The eighties were the glory years for Mountain High. They saw attendance figures as high as 350,000 in good snow years and the addition of the first high-speed quad. But, the 1990s were a different story. Few capital improvements and little help from the weather saw skier days dwindle, so that when Oaktree jumped in, the ticket wickets were only spinning out about 180,000 lift tickets.
Just to cap the ownership saga: Valor Equity Partners bought the resort from Oaktree in 2005 and the resort management group today (Mountain High Associates) is led by Karl Kapuscinski, president, and McColly.

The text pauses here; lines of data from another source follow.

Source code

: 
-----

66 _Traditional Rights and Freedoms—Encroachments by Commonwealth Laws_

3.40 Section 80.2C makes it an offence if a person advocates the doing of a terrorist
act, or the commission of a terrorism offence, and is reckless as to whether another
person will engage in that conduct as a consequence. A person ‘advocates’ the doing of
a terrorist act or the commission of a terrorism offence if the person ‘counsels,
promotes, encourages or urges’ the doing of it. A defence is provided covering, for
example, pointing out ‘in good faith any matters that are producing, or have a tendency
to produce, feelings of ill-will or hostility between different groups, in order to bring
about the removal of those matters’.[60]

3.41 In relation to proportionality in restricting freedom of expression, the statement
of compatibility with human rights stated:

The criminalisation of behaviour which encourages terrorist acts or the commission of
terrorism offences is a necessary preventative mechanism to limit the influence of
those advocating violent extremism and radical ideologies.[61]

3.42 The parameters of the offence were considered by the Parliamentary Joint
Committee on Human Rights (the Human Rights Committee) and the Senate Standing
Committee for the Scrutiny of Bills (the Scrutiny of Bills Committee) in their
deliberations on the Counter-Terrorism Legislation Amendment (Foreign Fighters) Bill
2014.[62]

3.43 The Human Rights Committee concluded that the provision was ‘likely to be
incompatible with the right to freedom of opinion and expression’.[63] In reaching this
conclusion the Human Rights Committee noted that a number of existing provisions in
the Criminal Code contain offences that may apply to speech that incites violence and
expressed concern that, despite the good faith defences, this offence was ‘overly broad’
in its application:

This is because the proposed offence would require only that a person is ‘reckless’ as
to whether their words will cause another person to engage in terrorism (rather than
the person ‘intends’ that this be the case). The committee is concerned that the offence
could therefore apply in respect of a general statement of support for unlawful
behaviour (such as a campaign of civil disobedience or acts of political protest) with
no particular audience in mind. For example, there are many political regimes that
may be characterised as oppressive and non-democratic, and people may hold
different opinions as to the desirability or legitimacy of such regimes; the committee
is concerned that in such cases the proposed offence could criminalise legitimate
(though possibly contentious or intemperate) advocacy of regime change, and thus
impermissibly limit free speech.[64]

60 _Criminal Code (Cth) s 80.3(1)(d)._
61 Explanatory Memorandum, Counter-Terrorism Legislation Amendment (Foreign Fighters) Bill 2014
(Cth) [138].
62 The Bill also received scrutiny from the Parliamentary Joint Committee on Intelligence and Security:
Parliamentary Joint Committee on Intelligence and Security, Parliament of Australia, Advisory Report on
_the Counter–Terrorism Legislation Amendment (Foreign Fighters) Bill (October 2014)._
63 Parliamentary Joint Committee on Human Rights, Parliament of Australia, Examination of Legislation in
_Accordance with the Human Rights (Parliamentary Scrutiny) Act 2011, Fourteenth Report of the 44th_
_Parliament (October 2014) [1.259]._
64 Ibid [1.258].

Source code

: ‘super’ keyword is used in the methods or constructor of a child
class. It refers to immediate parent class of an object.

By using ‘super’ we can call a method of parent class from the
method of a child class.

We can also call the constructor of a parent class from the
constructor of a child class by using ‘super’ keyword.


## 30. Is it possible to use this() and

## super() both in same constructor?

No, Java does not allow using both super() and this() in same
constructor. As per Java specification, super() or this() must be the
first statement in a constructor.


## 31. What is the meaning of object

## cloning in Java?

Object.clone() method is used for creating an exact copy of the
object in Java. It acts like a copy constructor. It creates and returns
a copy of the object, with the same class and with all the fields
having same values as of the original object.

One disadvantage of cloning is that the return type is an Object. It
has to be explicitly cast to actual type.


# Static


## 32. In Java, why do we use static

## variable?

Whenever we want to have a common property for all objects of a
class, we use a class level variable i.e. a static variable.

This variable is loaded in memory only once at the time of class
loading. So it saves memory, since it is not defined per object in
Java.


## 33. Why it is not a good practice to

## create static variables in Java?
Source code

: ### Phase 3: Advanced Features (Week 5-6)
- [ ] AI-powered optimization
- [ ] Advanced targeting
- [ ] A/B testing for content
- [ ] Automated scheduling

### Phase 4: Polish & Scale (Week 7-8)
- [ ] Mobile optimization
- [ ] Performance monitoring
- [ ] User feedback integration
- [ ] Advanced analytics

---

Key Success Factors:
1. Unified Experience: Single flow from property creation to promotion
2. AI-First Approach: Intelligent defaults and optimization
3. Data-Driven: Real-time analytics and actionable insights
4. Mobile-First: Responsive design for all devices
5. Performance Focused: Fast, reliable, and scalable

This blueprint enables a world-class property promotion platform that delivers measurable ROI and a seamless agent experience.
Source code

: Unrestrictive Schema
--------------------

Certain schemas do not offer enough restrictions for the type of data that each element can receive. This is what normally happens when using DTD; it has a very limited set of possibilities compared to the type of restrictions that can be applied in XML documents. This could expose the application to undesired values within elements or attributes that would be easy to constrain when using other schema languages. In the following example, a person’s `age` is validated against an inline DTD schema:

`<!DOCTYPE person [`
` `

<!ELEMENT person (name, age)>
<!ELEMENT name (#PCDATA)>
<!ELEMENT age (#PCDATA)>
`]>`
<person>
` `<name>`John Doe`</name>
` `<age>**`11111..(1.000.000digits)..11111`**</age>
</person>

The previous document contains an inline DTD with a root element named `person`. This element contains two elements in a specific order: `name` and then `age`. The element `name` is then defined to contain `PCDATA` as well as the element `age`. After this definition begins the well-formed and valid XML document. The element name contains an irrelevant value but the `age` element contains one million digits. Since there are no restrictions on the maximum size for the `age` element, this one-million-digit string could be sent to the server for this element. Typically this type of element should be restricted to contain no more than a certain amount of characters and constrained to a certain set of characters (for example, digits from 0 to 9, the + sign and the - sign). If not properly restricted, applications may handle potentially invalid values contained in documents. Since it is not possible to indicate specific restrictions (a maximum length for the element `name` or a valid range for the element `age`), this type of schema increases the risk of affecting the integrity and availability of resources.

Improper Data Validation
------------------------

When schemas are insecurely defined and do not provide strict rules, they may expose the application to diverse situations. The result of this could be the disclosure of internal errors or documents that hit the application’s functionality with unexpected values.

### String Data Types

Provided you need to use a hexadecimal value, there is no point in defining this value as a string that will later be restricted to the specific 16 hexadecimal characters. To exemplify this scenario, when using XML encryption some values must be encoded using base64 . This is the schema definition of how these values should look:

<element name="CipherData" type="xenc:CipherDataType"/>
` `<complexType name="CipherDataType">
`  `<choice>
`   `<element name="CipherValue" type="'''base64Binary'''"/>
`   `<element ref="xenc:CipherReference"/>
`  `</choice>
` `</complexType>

You read here (first, by the way) that the ski resort was acquired by CNL, the large Florida-based R.E.I.T. this past summer. The management team has a 20-year lease from CNL with a 20-year extension after that.
McColly came on the scene after a brief stint following his mountain passion at Bear Mountain where he had worked for Brad Wilson. McColly was one of many resort casualties at Bear following two lousy snow years. He found himself in San Diego with a degree from University of California at Riverside and not much of a future in snowy climes. That changed fast.
"I heard through the grapevine that Brad was back in Southern Cal at Mountain High," McColly said. "He asked me to interview and offered a position that didn't show much future so I turned it down. But, he was persistent and made me a much better offer a week later. I took it. That was 11 years ago.
"We've been amazingly successful by reaching our audiences via radio and television promotions," McColly says. "It's been effective to have radio and TV personalities loaded up with giveaways and excited about a new season at Mountain High telling their audiences to come here rather than anything we can say."
Particularly in the younger demographic Hispanic market, he notes, deejays and media personalities "are Gods" with extraordinary influence. Latinos, unlike Asians, don't have a historical tie to skiing or snowboarding, so another key to that kingdom has been plenty of learn-to-ski and learn-to-snowboard promotions. The acquisition of Table Mountain provided ideal terrain.
Mountain High's employees are a mirror image of it skiers and riders (ok, make that many more riders than skiers. It's gone from 50-50 a decade ago to 80 percent snowboarders today). "There's no problem we can't defuse if communication or cultural issues are involved," he said.
McColly recalls an extremely upset Chinese guest who was increasingly frustrated when Customer Service tried to tell him what was going on with his daughter who they had brought to the Patrol Room. "It could have been a real nightmare," he says. The patrol quickly called in an Asian ski instructor who spoke fluent Chinese, calmed the man way down and, within 15 minutes, he left smiling.
The United Nations could consider some "R&R" there, alongside the African American purchasing director, the Peruvian payroll manager, the Filipino mountain operations guy, and even the Customer Service director who says he's of Mediterranean descent. They'd no doubt be impressed by the resort's signage in a number of different languages as well.
"Coming here was the best thing I've ever done," McColly says. Wilson, who has since moved on, and McColly, long have been credited by industry watchers with the resurgence of Mountain High's numbers. The resort reached its all-time "mountain high" at 567,000, but McColly believes "if all the planets align," 600,000 is a reachable goal.
The future is looking very good in Wrightwood. "We've worked very hard over a long time at building relationships with the radio and TV stations, so we're going to pick the fruit and continue down that path.
"CNL is really a big player now with 10 resorts and more acquisitions coming down the pike," he said. "We expect to be part of that expansion and hope to manage some of those new acquisitions. We couldn't be happier with the way things are going."
The Mountain High of today and, likely, tomorrow, is a revitalized success story. In any language.